Altman, amministratore delegato di OpenAI, società produttrice di ChatGPT, ha sottolineato che strumenti di questa potenza non possono evolvere in un vuoto normativo. “Non sto suggerendo che non abbiamo bisogno di regolamentazioni o garanzie. Ne abbiamo urgente bisogno, come per qualsiasi altra tecnologia di questa potenza”, ha dichiarato.
L’intervento arriva in una fase di crescente attenzione internazionale verso l’impatto dell’intelligenza artificiale su economia, lavoro, sicurezza e democrazia. Governi e autorità di regolazione stanno accelerando su proposte legislative per definire standard comuni, meccanismi di controllo e responsabilità per le aziende che sviluppano modelli sempre più avanzati.
Negli ultimi anni OpenAI è stata al centro del dibattito globale sull’AI generativa, con strumenti capaci di produrre testi, immagini e codice, ma anche con interrogativi legati a rischi sistemici, disinformazione e utilizzo improprio.
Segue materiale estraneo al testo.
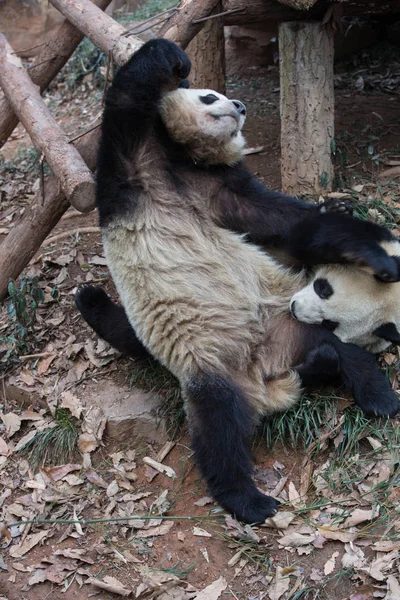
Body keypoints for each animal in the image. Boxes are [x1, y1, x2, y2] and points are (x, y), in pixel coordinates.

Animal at [75, 38, 400, 524]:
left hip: (292, 321)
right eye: (210, 96)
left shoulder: (221, 189)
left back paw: (374, 393)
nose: (240, 105)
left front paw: (368, 245)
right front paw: (172, 59)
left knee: (344, 353)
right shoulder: (132, 174)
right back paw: (249, 499)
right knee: (219, 429)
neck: (183, 162)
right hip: (209, 363)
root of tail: (263, 373)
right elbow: (125, 101)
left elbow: (290, 223)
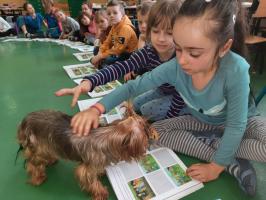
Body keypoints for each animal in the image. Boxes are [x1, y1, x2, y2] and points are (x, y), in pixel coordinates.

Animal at [17, 105, 158, 199]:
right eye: (145, 127)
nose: (152, 132)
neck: (109, 134)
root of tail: (24, 121)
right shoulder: (86, 169)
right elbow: (91, 181)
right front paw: (101, 193)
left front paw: (101, 173)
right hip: (37, 147)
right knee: (32, 163)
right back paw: (38, 178)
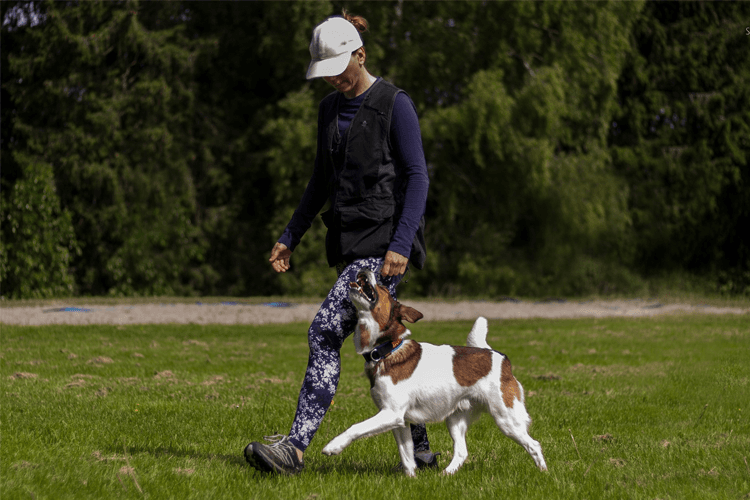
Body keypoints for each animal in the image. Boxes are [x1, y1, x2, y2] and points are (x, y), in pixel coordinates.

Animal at [320, 270, 548, 476]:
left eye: (383, 288)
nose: (364, 269)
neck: (385, 350)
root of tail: (499, 356)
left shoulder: (391, 413)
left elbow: (356, 427)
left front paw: (333, 446)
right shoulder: (399, 421)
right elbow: (406, 456)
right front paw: (411, 479)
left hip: (506, 418)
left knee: (534, 444)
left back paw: (544, 473)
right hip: (455, 419)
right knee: (462, 452)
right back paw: (445, 475)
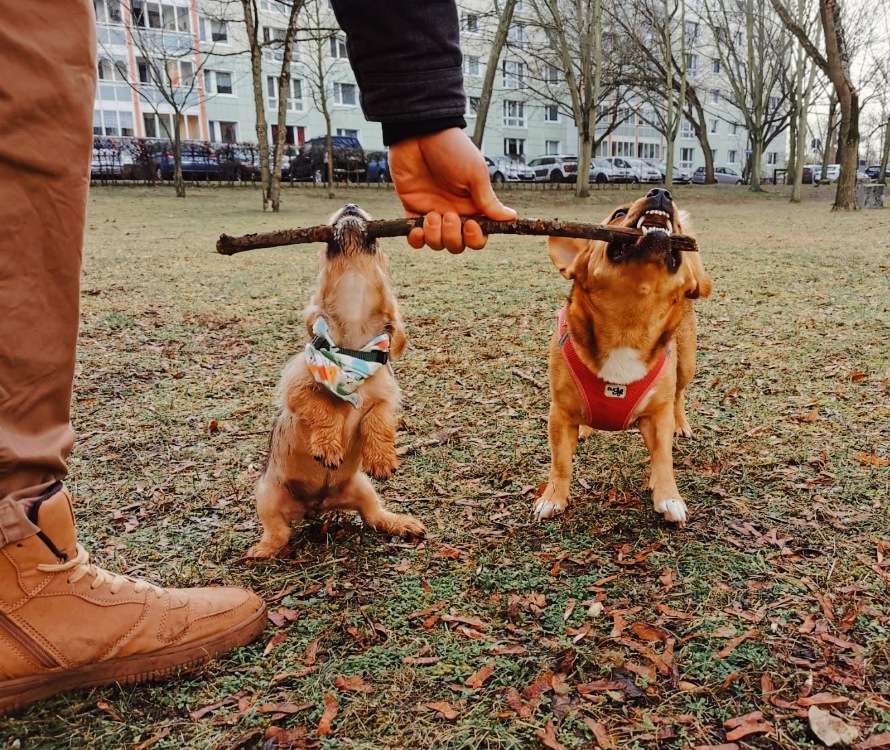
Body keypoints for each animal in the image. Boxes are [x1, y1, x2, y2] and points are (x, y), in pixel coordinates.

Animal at [243, 206, 424, 564]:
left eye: (380, 247)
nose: (351, 206)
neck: (351, 352)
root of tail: (317, 505)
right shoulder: (296, 388)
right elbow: (322, 407)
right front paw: (328, 445)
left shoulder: (385, 397)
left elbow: (379, 419)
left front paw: (382, 457)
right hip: (267, 494)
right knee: (278, 532)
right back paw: (262, 549)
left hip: (362, 488)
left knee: (374, 515)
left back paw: (401, 523)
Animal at [532, 189, 712, 528]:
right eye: (618, 213)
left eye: (679, 227)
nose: (661, 192)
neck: (628, 324)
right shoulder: (559, 415)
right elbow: (560, 462)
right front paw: (553, 497)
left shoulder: (657, 417)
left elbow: (663, 459)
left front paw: (669, 496)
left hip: (686, 365)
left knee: (679, 394)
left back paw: (681, 424)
Altman ha più volte sostenuto la necessità di un equilibrio tra innovazione e tutela dell’interesse pubblico, richiamando l’importanza di un quadro normativo condiviso a livello internazionale.
Il vertice di Nuova Delhi si inserisce in un contesto geopolitico in cui l’intelligenza artificiale è ormai considerata una leva strategica per la competitività economica e la sicurezza nazionale. La richiesta di regole, proveniente da uno dei principali protagonisti del settore, segnala come la fase di sperimentazione stia lasciando spazio a quella della governance strutturata.